1. “Reality” Radio Show with the characters from the book. Since there was no TV in the 1940’s we could have our characters living out their lives on the radio, much of like The Real World on MTV. Students would be required to write scripts as if they were the characters from the book. These characters would need to both interact with each other and also each character would be required to take a couple of sessions in the confessional (where they share their feelings and talk about others etc.). I also think it would be a great idea to have students take it one step further and create their own sound effects (and/or sound stage) to use while they were recording each episode much like those of the 1940’s.

Teacher's role in this project will be a guide and push students to really look at how each character's motives and insecurities lead to his actions.

Student Rubrics
Podcast Script Rubric
Podcast Recording Rubric

2. Have the students create a fake yearbook (or just a few sections) for the Devon School. There was such great details in the book of both the settings and activities these boys took part in. It would be fun to see what visuals the students could come up with. Along with adding a memorial page for Finny and superlatives would fun too. If you wanted to take that one step further you could have a copy of the yearbook printed and then have the students sign the yearbook as the characters of the book.

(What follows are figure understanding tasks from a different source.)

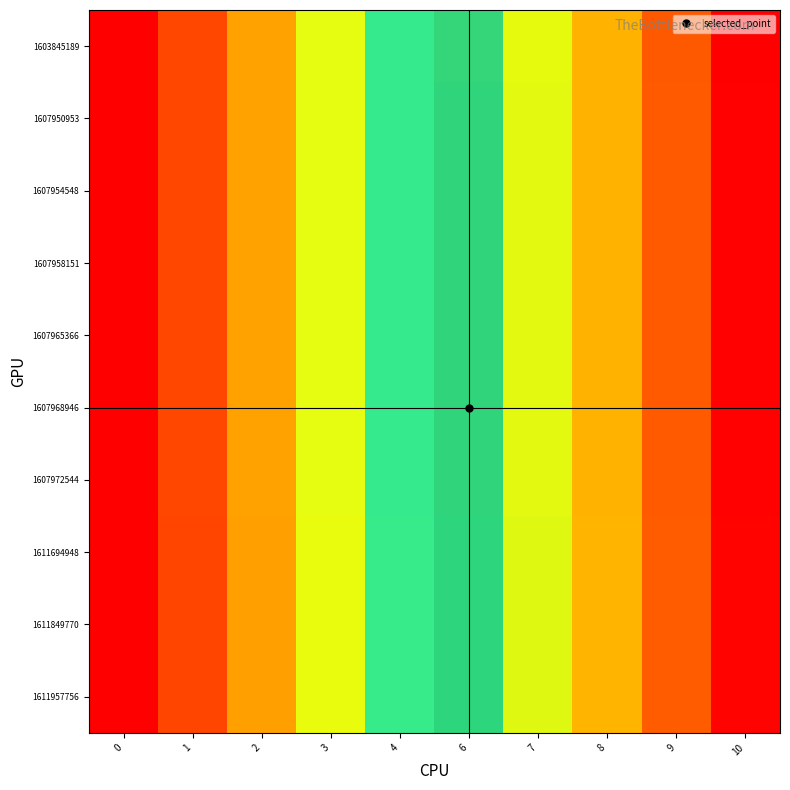

Reading left to right, list all the values displayed in this chart.

1603845189: 0=0.0	1=0.1	2=0.2	3=0.3	4=0.4	6=0.6	7=0.7	8=0.8	9=0.9	10=1.0
1607950953: 0=0.0	1=0.1	2=0.2	3=0.3	4=0.4	6=0.6	7=0.7	8=0.8	9=0.9	10=1.0
1607954548: 0=0.0	1=0.1	2=0.2	3=0.3	4=0.4	6=0.6	7=0.7	8=0.8	9=0.9	10=1.0
1607958151: 0=0.0	1=0.1	2=0.2	3=0.3	4=0.4	6=0.6	7=0.7	8=0.8	9=0.9	10=1.0
1607965366: 0=0.0	1=0.1	2=0.2	3=0.3	4=0.4	6=0.6	7=0.7	8=0.8	9=0.9	10=1.0
1607968946: 0=0.0	1=0.1	2=0.2	3=0.3	4=0.4	6=0.6	7=0.7	8=0.8	9=0.9	10=1.0
1607972544: 0=0.0	1=0.1	2=0.2	3=0.3	4=0.4	6=0.6	7=0.7	8=0.8	9=0.9	10=1.0
1611694948: 0=0.0	1=0.1	2=0.2	3=0.3	4=0.4	6=0.6	7=0.7	8=0.8	9=0.9	10=1.0
1611849770: 0=0.0	1=0.1	2=0.2	3=0.3	4=0.4	6=0.6	7=0.7	8=0.8	9=0.9	10=1.0
1611957756: 0=0.0	1=0.1	2=0.2	3=0.3	4=0.4	6=0.6	7=0.7	8=0.8	9=0.9	10=1.0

Teacher's role in this project is to be a guide in the process. By pushing students on their task of illustrating both the details from the book and the time period in which the the book took place.

Student Rubrics
Yearbook Rubric
- I did find this rubic on RubiStar. It was a big help due to my limited knowledge of yearbook editing.

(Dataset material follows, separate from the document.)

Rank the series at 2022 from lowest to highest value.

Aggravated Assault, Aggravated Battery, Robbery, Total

Wednesday, January 28, 2009

Why Technology?

Why technology? Honestly, a couple of years ago I did not give much thought to that question. In reality, other than using the Internet for research, I did not use technology much in my personal or professional life. However, about two years ago I had several things happen in my career that lead me to increase my use of technology in my personal and professional life.

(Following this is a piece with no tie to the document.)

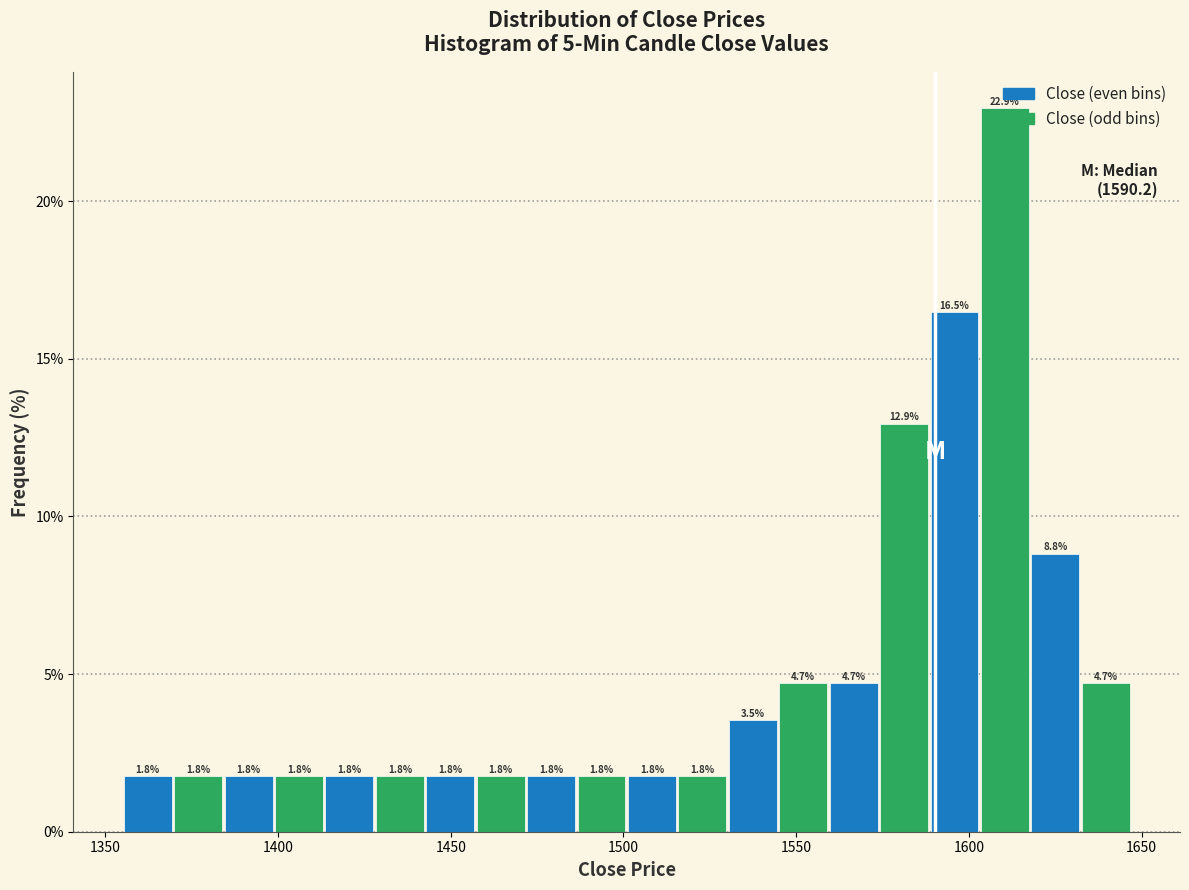

Read against the x-axis, roughly where is the centre of the tallest bar?

1610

One day in Spring of 2006, I received an article from a colleague entitled “Listening to Students Voices-On Technology". This article was research-based and focused on students’ perceptions, behavior with technology in and out of school. According to the article, the students seemed to have some ideas about why technology was not being used more in American schools. The students, felt that many of their teachers are behind them in the use of technology and tended to fear it. The day after I read this article, I happened to be spending some time with some students from another county and I mentioned some of the things in the article to them. Their responses were mixed with laughter as they related to the things in the article. They told stories about breaking through firewalls just prove that they could. Teachers being so fearful of the Internet, they have outlawed the use of it in their classrooms. They also discussed the frustration of having to wait until they got home to work on certain school projects, because of these restrictions. However, they went on to talk about the teachers who perhaps didn't know a lot in regards to technology, but they wanted to learn. They enjoyed helping and learning with those teachers. When asked about their interest in going around firewalls etc. in those classes they said, “We don’t have to. We are too busy with other stuff.” It was then that I realized that I could no longer put my head in the sand and pretend that the world is not changing around me. Sure the Internet is a little scary, but I would much rather my students face those dangers with guidance then alone. To say nothing of the fact that with some education, some of those issues could be avoided.